Depois de longas e cansativas negociações com o Bruno, para ver quem escrevia o quê sobre o dia de ontem, dia em que fomos a Zaragoza para mais um encontro de Formação Permanente da Zona Centro desta provícia da CM, coube-me escrever sobre o tema e conclusões.
Como pontos de partida para a nossa reflexão prévia, a nivel pessoal e comunitário, tivemos os pontos II e III do documento final da 40ª Assembleia Geral da CM (“Una mirada atenta al presente” e “Una mirada atrevida al futuro”), o texto “Al alba del Tercer Milenio – Retos para la Congregación de la Misión en Europa”, de Cristian Sens, c.m. (publicado em “Vicenciana”, 2000 (Janeiro – Fevereiro), pp. 40-48), e as seguintes questões:
1. ¿Te parece que sigue siendo actual la afirmación de Pablo VI: “nuestros contemporáneos escuchan mejor a los testigos que a los maestros”? ¿Qué implicaciones conlleva para nosotros, seguidores de Cristo Evangelizador de los pobres?
2. ¿Qué pasos estamos dando para que nuestro servicio evangelizador resulte significativo: en nuestros ministerios tradicionales; iniciando con los pobres nuevos caminos de evangelización?

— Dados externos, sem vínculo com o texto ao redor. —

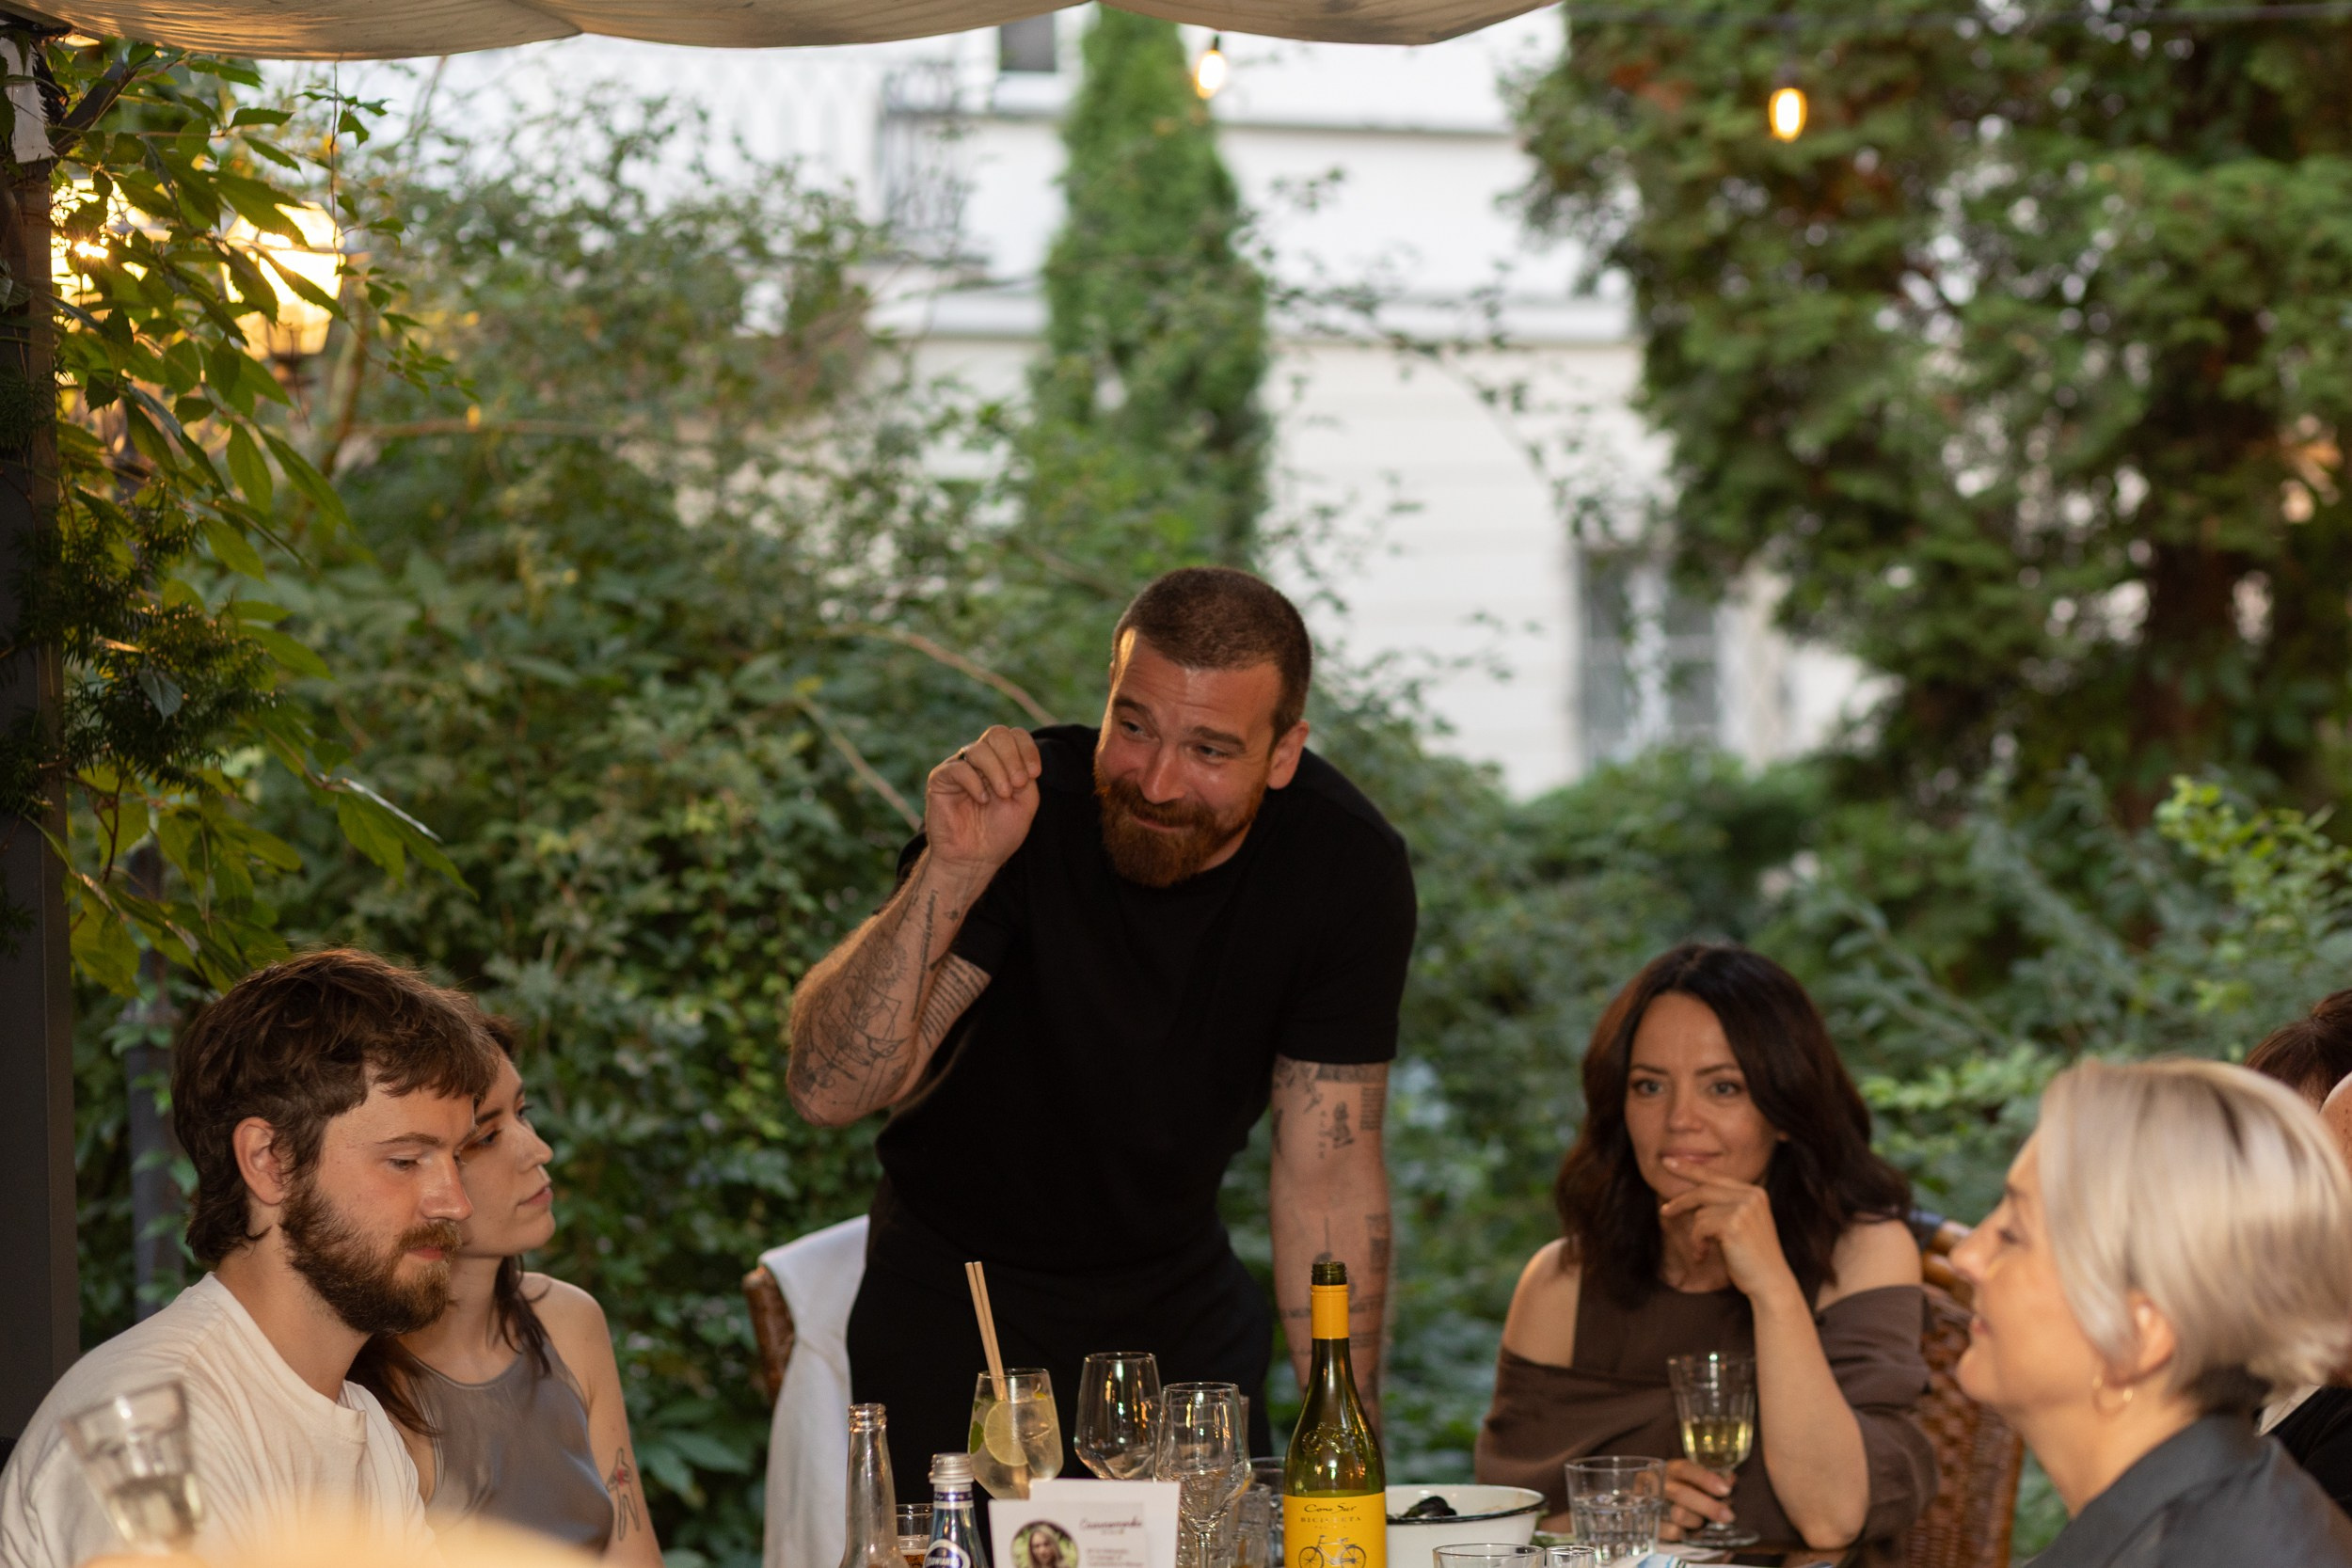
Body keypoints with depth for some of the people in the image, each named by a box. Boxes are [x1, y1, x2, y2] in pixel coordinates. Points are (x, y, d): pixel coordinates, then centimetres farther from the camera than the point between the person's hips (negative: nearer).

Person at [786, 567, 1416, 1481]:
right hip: (954, 1293, -2)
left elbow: (1327, 1171, -13)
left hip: (1179, 1293, 2)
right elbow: (829, 1090, -32)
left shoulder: (1345, 867, -18)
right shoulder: (1020, 810, -25)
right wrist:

3. ¿Es adecuada nuestra formación continua para responder competentemente a los nuevos desafíos de la misión? ¿A qué podemos comprometernos?
4. ¿Hasta qué punto nos interrogan las llamadas “nuevas pobrezas”? ¿Qué respuestas estamos dando?
5. ¿Cómo afrontamos el diálogo interreligioso?
6. ¿Qué hacemos personal y comunitariamente para suscitar nuevas vocaciones misioneras?
7. ¿De qué manera nos proponemos concretar en nuestras comunidades y en nuestra Provincia los compromisos de la Asamblea General para reforzar nuestra actividad apostólica, para potenciar su dimensión misionera?
Como sería de esperar, não se conseguiu responder a todas as questões,e, para ser sincero, nem tal se tentou. O que se fez, então, foi uma partilha sobre os textos e as questões na generalidade mas sem estar preso a qualquer tipo de esquema.
Na partilha foi-se falando de experiencias de missão tão distintas e, ao mesmo tempo, tão semelhantes como são, para esta Província, Honduras e a Paróquia de San Vicente de Paúl em Zaragoza; da importância do testemunho com a vida a acompanhar a pregação; das novas formas de pobreza e da dificuldade que é actuar em relação a elas; das dificuldades que a Igreja vive aqui em Espanha; do discernimento de quais as obras que a CM deve manter e, principalmente, deve procurar realizar no nosso mundo actual; ...
Poderão perguntar: «E tu, que pensas?»
Eu penso e sinto que, neste mundo novo que é o nosso, sou chamado a viver a minha vocação de forma radical. Radical, para mim, porque bem assente sobre a raiz que é Jesus Cristo Evangelizador dos pobres. Radical, para o mundo, porque seguindo um caminho que parece tão diferente e, para alguns, absurdo. Radical porque só assim o meu testemunho será evangelizador. Só serei verdadeira testemunha de Jesus Cristo se na minha vida e no meu viver os outros O puderem reconhecer. E que melhor forma de reconhecer a Cristo que no serviço e evangelização dos mais pobres?